Hey folks, so in a project I'm working on there are 750+ news articles in WP that are image-heavy in recent years. WP has a habit of storing the original images full-size - well, ProcessWire does too but I always set max dimensions on the image fields to resize during upload to prevent 2mb+ images on my disk. This had resulted in an uploads folder some 25GB in size from 2003-2022.
Disk space is, fortunately, cheap nowadays, however I soon realized after mulling it over with Ryan that the easiest and most sane option for importing all those articles was to scrape in the post content HTML into a PW CKEditor field (thanks SimpleHTMLDOM for making this so simple!) but leave the images alone - WP had already done resizes for various lightboxes and galleries so it was just the original, huge images I had to contend with.
The solution - on my own copy of the WP uploads dir - was to run this command and watch it go:
find ./ -type f \( -iname \*.jpg -o -iname \*.jpeg -o -iname \*.png \) -exec mogrify -quality 90 -verbose -resize 1600x1600\> {} \;
It's basically searching all files and subfolders for .jpg, .jpeg and .png files and resizing to no more than 1600px landscape/portrait whilst preserving aspect ratio (no cropping) and 90% image quality.

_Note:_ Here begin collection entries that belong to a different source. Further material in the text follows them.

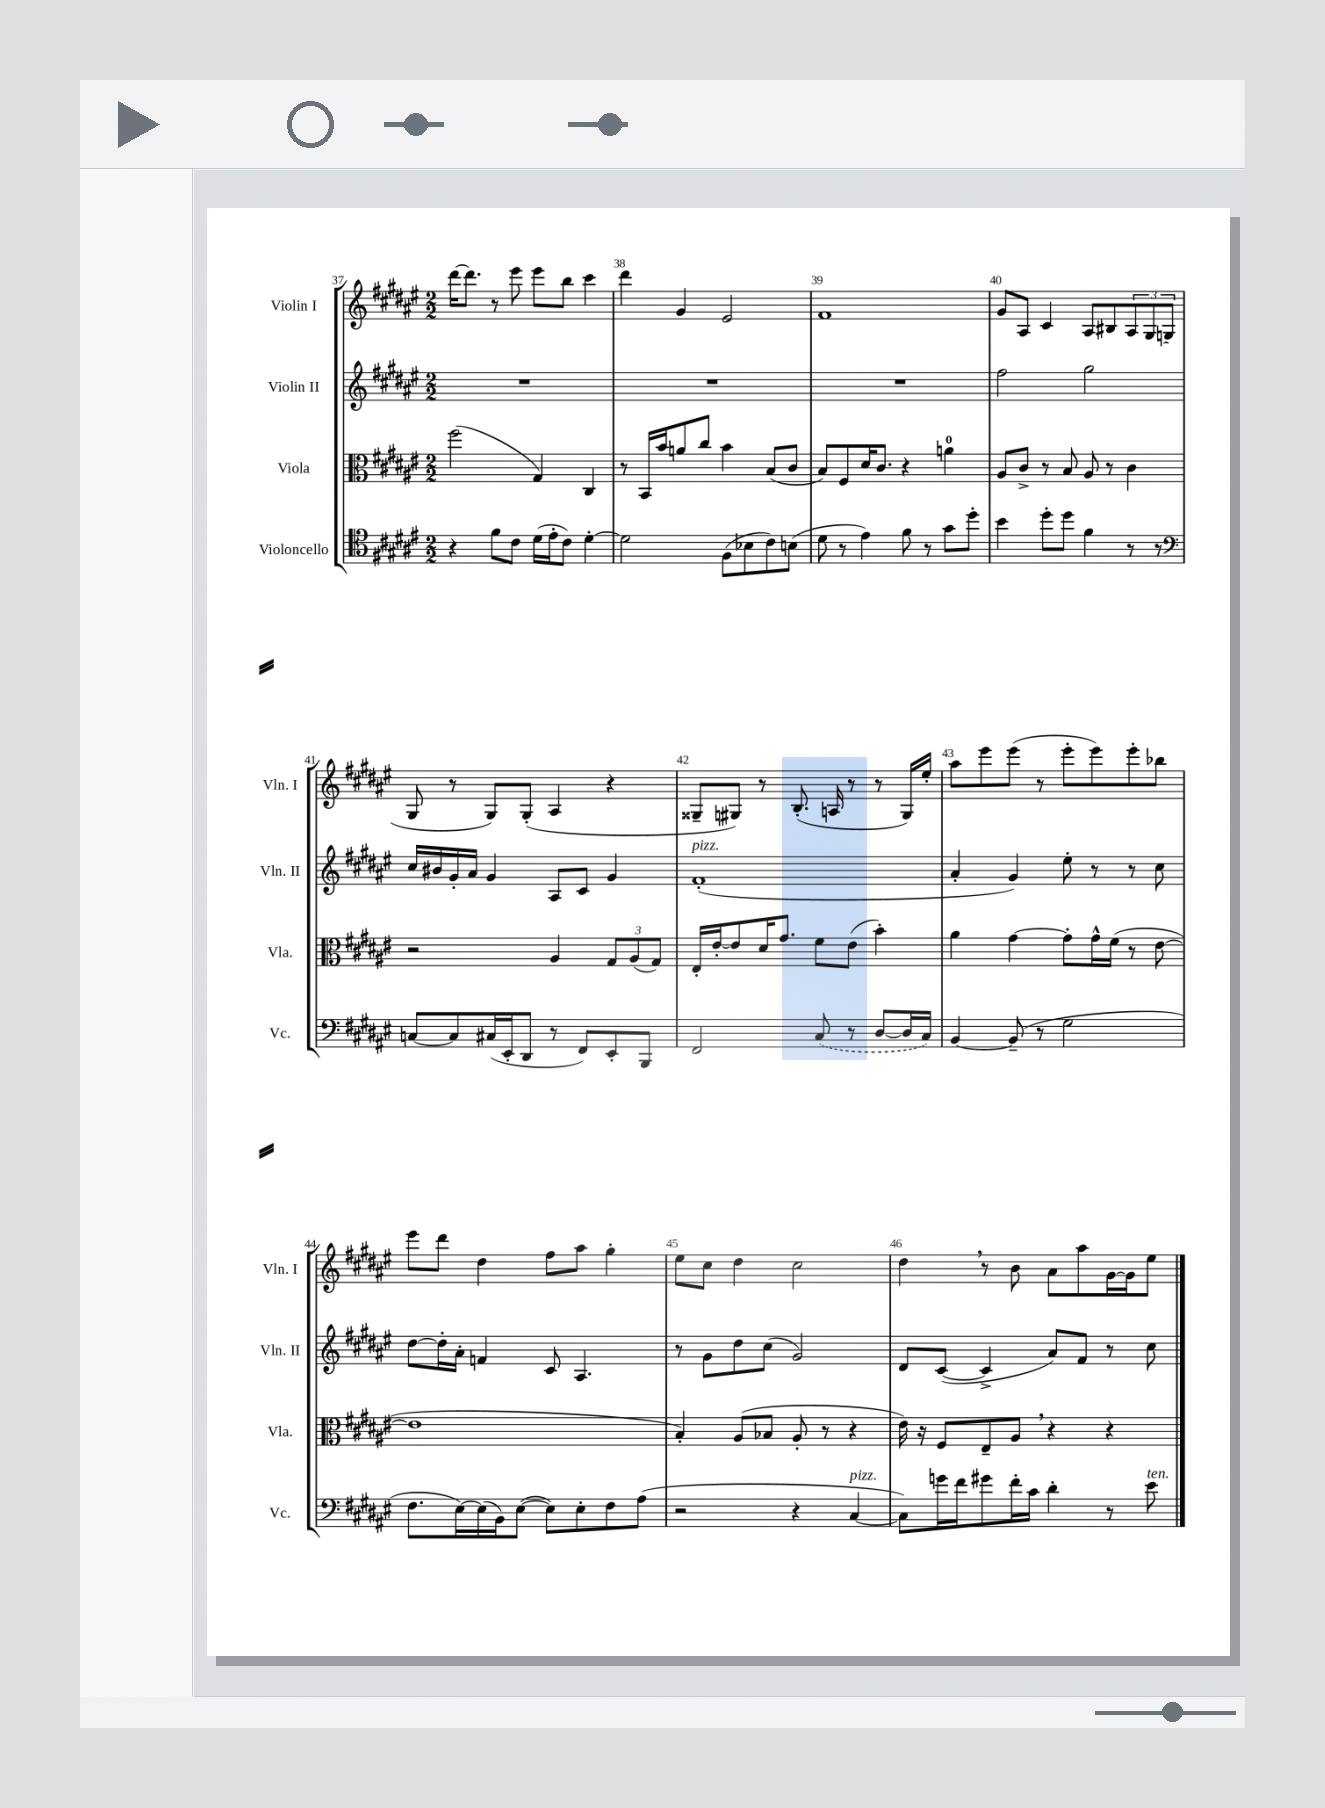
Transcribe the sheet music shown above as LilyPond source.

<<
\new StaffGroup <<
\new Staff = "s0" \with { instrumentName = "Violin I" shortInstrumentName = "Vln. I" } {
    \clef treble \key fis \major \numericTimeSignature \time 2/2
    dis'''16~ dis'''8. r8 eis'''8 eis'''8 b''8 cis'''4 |
    dis'''4 gis'4 eis'2 |
    fis'1 |
    gis'8 ais8 cis'4 ais8 bis8 \tuplet 3/2 { ais8 gis8 g8( } |
    gis8 r8 gis8) gis8-.( ais4 r4 |
    gisis8-- gis8) r8 b8.-.( a16 r8 r8 gis16) eis''16-. |
    ais''8 eis'''8 eis'''8( r8 eis'''8-. eis'''8) eis'''8-. bes''8 |
    eis'''8 dis'''8 dis''4 fis''8 ais''8 gis''4-. |
    eis''8 cis''8 dis''4 cis''2 |
    dis''4 \breathe r8 b'8 ais'8 ais''8 gis'16~ gis'16 eis''8 \bar "|." |
}
\new Staff = "s1" \with { instrumentName = "Violin II" shortInstrumentName = "Vln. II" } {
    \clef treble \key fis \major \numericTimeSignature \time 2/2
    R1 |
    R1 |
    R1 |
    fis''2 gis''2 |
    cis''16 bis'16 gis'16-. ais'16 gis'4 ais8 cis'8 gis'4 |
    fis'1-.^\markup { \italic "pizz." }( |
    ais'4-. gis'4) eis''8-. r8 r8 cis''8 |
    dis''8~ dis''16-. ais'16-. f'4 cis'8 ais4. |
    r8 gis'8 dis''8 cis''8( gis'2) |
    dis'8 cis'8~( cis'4-> ais'8) fis'8 r8 cis''8 \bar "|." |
}
\new Staff = "s2" \with { instrumentName = "Viola" shortInstrumentName = "Vla." } {
    \clef alto \key fis \major \numericTimeSignature \time 2/2
    fis''2( gis4) cis4 |
    r8 b,16 b'16 a'8 cis''8 b'4 b8( cis'8 |
    b8) fis8 dis'16 cis'8. r4 a'4-0 |
    ais8 cis'8-> r8 b8 ais8 r8 cis'4 |
    r2 ais4 \tuplet 3/2 { gis8 ais8( gis8) } |
    eis16-. eis'16~-. eis'8 dis'16 gis'8. fis'8 eis'8( b'4-.) |
    ais'4 gis'4~ gis'8-. gis'16-^ fis'16( r8 eis'8~ |
    eis'1 |
    b4-.) ais8( bes8 ais8-. r8 r4 |
    eis'16) r16 fis8 eis8-- ais8 \breathe r4 r4 \bar "|." |
}
\new Staff = "s3" \with { instrumentName = "Violoncello" shortInstrumentName = "Vc." } {
    \clef tenor \key fis \major \numericTimeSignature \time 2/2
    r4 fis'8 cis'8 dis'16( eis'16-. cis'8) dis'4~-. |
    dis'2 fis8( bes8 cis'8) b8( |
    dis'8 r8 eis'4) fis'8 r8 gis'8 dis''8-. |
    b'4 dis''8-. dis''8 fis'4 r8 r8 |
    \clef bass c8~ c8 cis16( eis,16-. dis,8 r8 fis,8) eis,8-. b,,8 |
    fis,2 \once \slurDashed cis8( r8 dis8~ dis16 cis16) |
    b,4~ b,8--( r8 gis2 |
    fis8. eis16~) eis16( b,16) eis8~( eis8) eis8-. fis8 ais8( |
    r2 r4 cis4~^\markup { \italic "pizz." } |
    cis8) g'16 fis'16 gis'8 fis'16-. cis'16 dis'4-. r8 eis'8^\markup { \italic "ten." } \bar "|." |
}
>>
>>
\layout { \context { \Score currentBarNumber = #37 \override BarNumber.break-visibility = ##(#f #t #t) barNumberVisibility = #all-bar-numbers-visible } }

I chose those sizes as the various links in galleries and lightboxes were loading the original file, not one of the WP resized ones, so now we can be fairly sure that we're loading <500kb of image maximum instead of sometimes 10mb+ (some folks have really nice cameras ? ).
I'm sure @horst can probably tell me if that command could be better. I think mogrify is usually for a batch of files for example, whereas the find command is serving them up individually so convert might be more appropriate than mogrify, but this command iterates through the files quickly and only resizes which ones it needs to and is happily chugging away right now so I'm happy with it.
One thing to note is that any resizing can be a bit CPU-heavy, so if you have the chance to do this on a local server first or out of "normal" hours for site visitors then that's recommended as the server may slow down for the duration.